(Data shown)

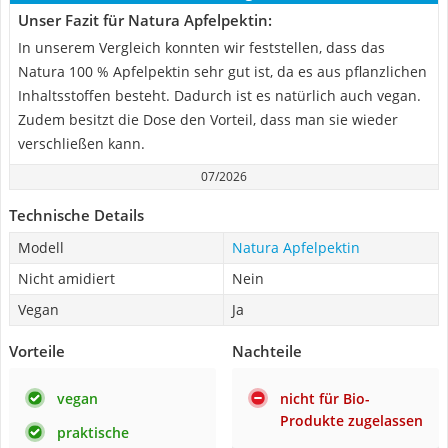
Unser Fazit für Natura Apfelpektin:
In unserem Vergleich konnten wir feststellen, dass das
Natura 100 % Apfelpektin sehr gut ist, da es aus pflanzlichen
Inhaltsstoffen besteht. Dadurch ist es natürlich auch vegan.
Zudem besitzt die Dose den Vorteil, dass man sie wieder
verschließen kann.
07/2026
Technische Details
Modell
Natura Apfelpektin
Nicht amidiert
Nein
Vegan
Ja
Vorteile
Nachteile
vegan
nicht für Bio-
Produkte zugelassen
praktische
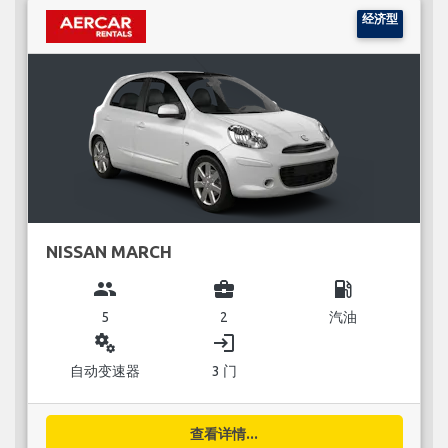
经济型
NISSAN MARCH
group
business_center
local_gas_station
5
2
汽油
miscellaneous_services
login
自动变速器
3 门
查看详情...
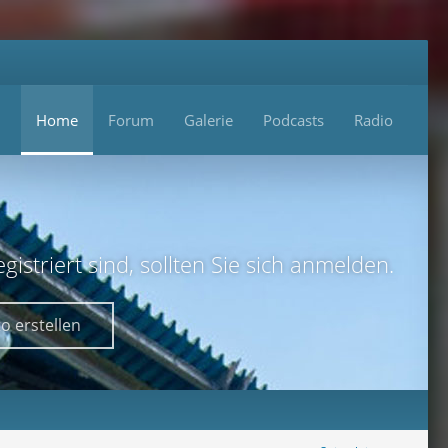
Home
Forum
Galerie
Podcasts
Radio
istriert sind, sollten Sie sich anmelden.
o erstellen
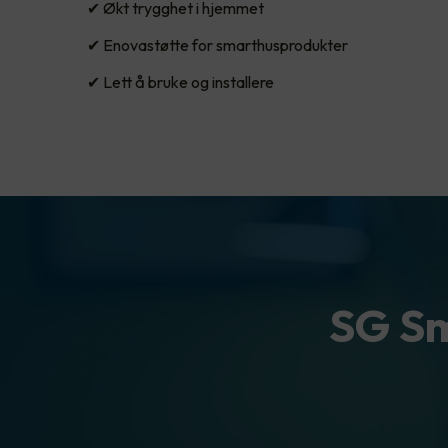
✔ Økt trygghet i hjemmet
✔ Enovastøtte for smarthusprodukter
✔ Lett å bruke og installere
SG Sm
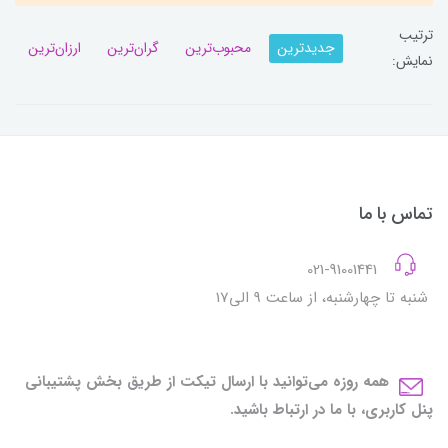
ترتیب
جدیدترین
محبوب‌ترین
گران‌ترین
ارزان‌ترین
نمایش:
تماس با ما
021-91001441
شنبه تا چهارشنبه، از ساعت 9 الی17
همه روزه می‌توانید با ارسال تیکت از طریق بخش پشتیبانی
پنل کاربری، با ما در ارتباط باشید.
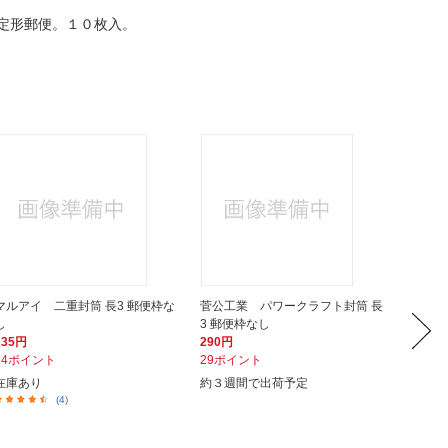
定形郵便。１０枚入。
マルアイ 二重封筒 長3 郵便枠な
菅公工業 パワークラフト封筒 長
マルア
し
3 郵便枠なし
し 13N
235円
290円
139円
24ポイント
29ポイント
14ポイ
在庫あり
約３週間で出荷予定
約３週
(4)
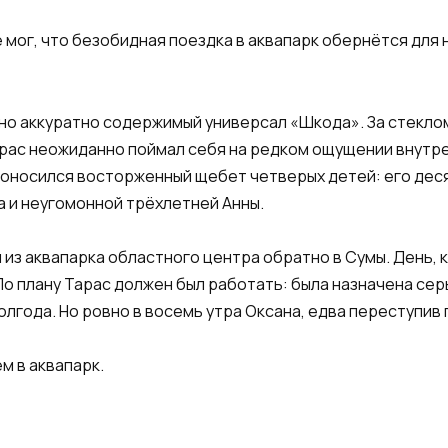
е мог, что безобидная поездка в аквапарк обернётся для
, но аккуратно содержимый универсал «Шкода». За стекл
Тарас неожиданно поймал себя на редком ощущении внутре
доносился восторженный щебет четверых детей: его дес
 и неугомонной трёхлетней Анны.
из аквапарка областного центра обратно в Сумы. День, 
По плану Тарас должен был работать: была назначена сер
лгода. Но ровно в восемь утра Оксана, едва переступив 
м в аквапарк.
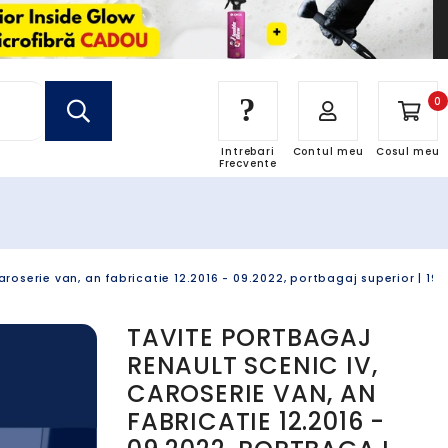
?
0
Intrebari
Contul meu
Cosul meu
Frecvente
aroserie van, an fabricatie 12.2016 - 09.2022, portbagaj superior | 1
TAVITE PORTBAGAJ
RENAULT SCENIC IV,
CAROSERIE VAN, AN
FABRICATIE 12.2016 -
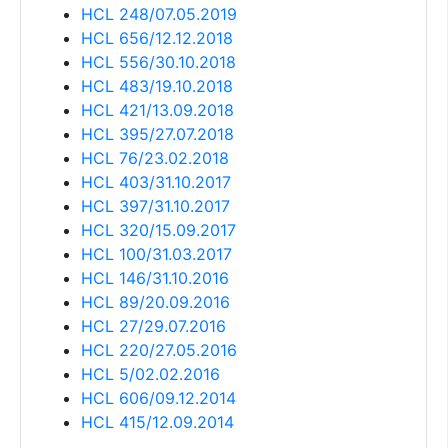
HCL 248/07.05.2019
HCL 656/12.12.2018
HCL 556/30.10.2018
HCL 483/19.10.2018
HCL 421/13.09.2018
HCL 395/27.07.2018
HCL 76/23.02.2018
HCL 403/31.10.2017
HCL 397/31.10.2017
HCL 320/15.09.2017
HCL 100/31.03.2017
HCL 146/31.10.2016
HCL 89/20.09.2016
HCL 27/29.07.2016
HCL 220/27.05.2016
HCL 5/02.02.2016
HCL 606/09.12.2014
HCL 415/12.09.2014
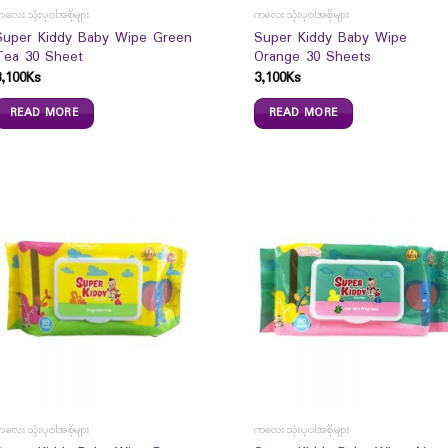
လေးသုံးပုဝါအစိုများ
ကလေးသုံးပုဝါအစိုများ
Super Kiddy Baby Wipe Green
Super Kiddy Baby Wipe
Tea 30 Sheet
Orange 30 Sheets
3,100
Ks
3,100
Ks
READ MORE
READ MORE
လေးသုံးပုဝါအစိုများ
ကလေးသုံးပုဝါအစိုများ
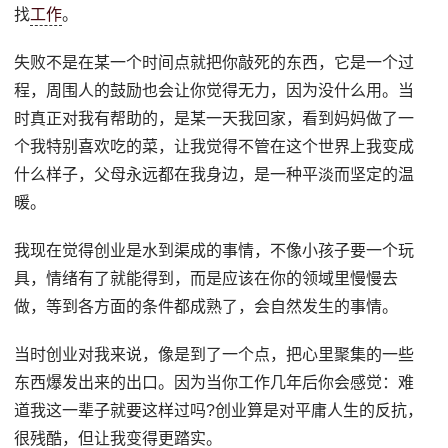
找
工作
。
失败不是在某一个时间点就把你敲死的东西，它是一个过
程，周围人的鼓励也会让你觉得无力，因为没什么用。当
时真正对我有帮助的，是某一天我回家，看到妈妈做了一
个我特别喜欢吃的菜，让我觉得不管在这个世界上我变成
什么样子，父母永远都在我身边，是一种平淡而坚定的温
暖。
我现在觉得创业是水到渠成的事情，不像小孩子要一个玩
具，情绪有了就能得到，而是应该在你的领域里慢慢去
做，等到各方面的条件都成熟了，会自然发生的事情。
当时创业对我来说，像是到了一个点，把心里聚集的一些
东西爆发出来的出口。因为当你工作几年后你会感觉：难
道我这一辈子就要这样过吗?创业算是对平庸人生的反抗，
很残酷，但让我变得更踏实。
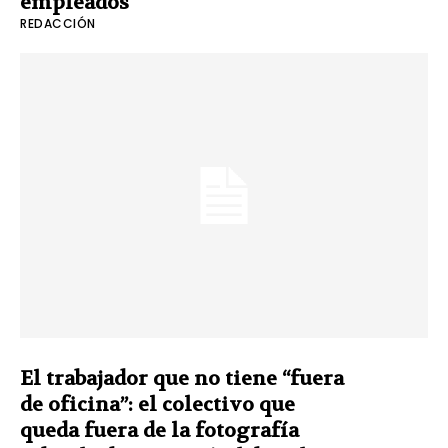
empleados
REDACCIÓN
El trabajador que no tiene “fuera
de oficina”: el colectivo que
queda fuera de la fotografía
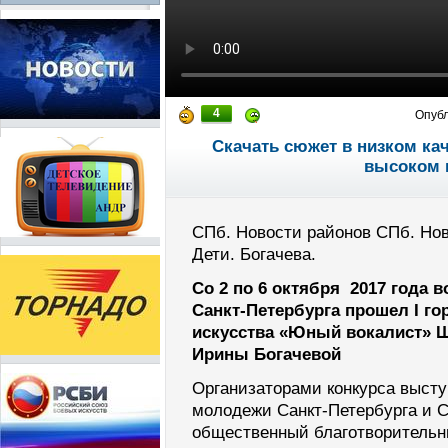
4
Опуб
Скачать сюжет в низком ка
высоком 
СПб. Новости районов СПб. Нов
Дети. Богачева.
Со 2 по 6 октября 2017 года
Санкт-Петербурга прошел
I
гор
искусства «Юный вокалист» 
Ирины Богачевой
Организаторами конкурса выст
молодежи Санкт-Петербурга и С
общественный благотворительн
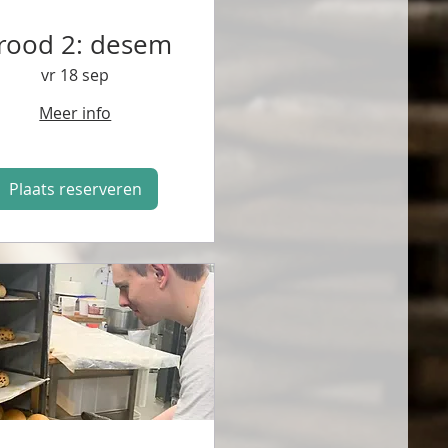
rood 2: desem
vr 18 sep
Meer info
Plaats reserveren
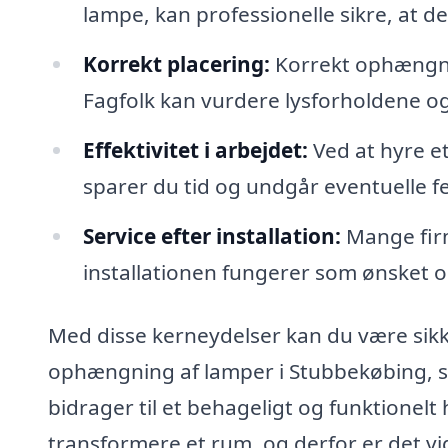
lampe, kan professionelle sikre, at de
Korrekt placering:
Korrekt ophængnin
Fagfolk kan vurdere lysforholdene og
Effektivitet i arbejdet:
Ved at hyre e
sparer du tid og undgår eventuelle fe
Service efter installation:
Mange firm
installationen fungerer som ønsket o
Med disse kerneydelser kan du være sikker
ophængning af lamper i Stubbekøbing, 
bidrager til et behageligt og funktionelt
transformere et rum, og derfor er det vigt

(End Data shown)

• _How to complete this task_
Go line by line through the records and copy those that contain the word "Kiddy".

• _Answer to the exercise_
Super Kiddy Baby Wipe Green
Super Kiddy Baby Wipe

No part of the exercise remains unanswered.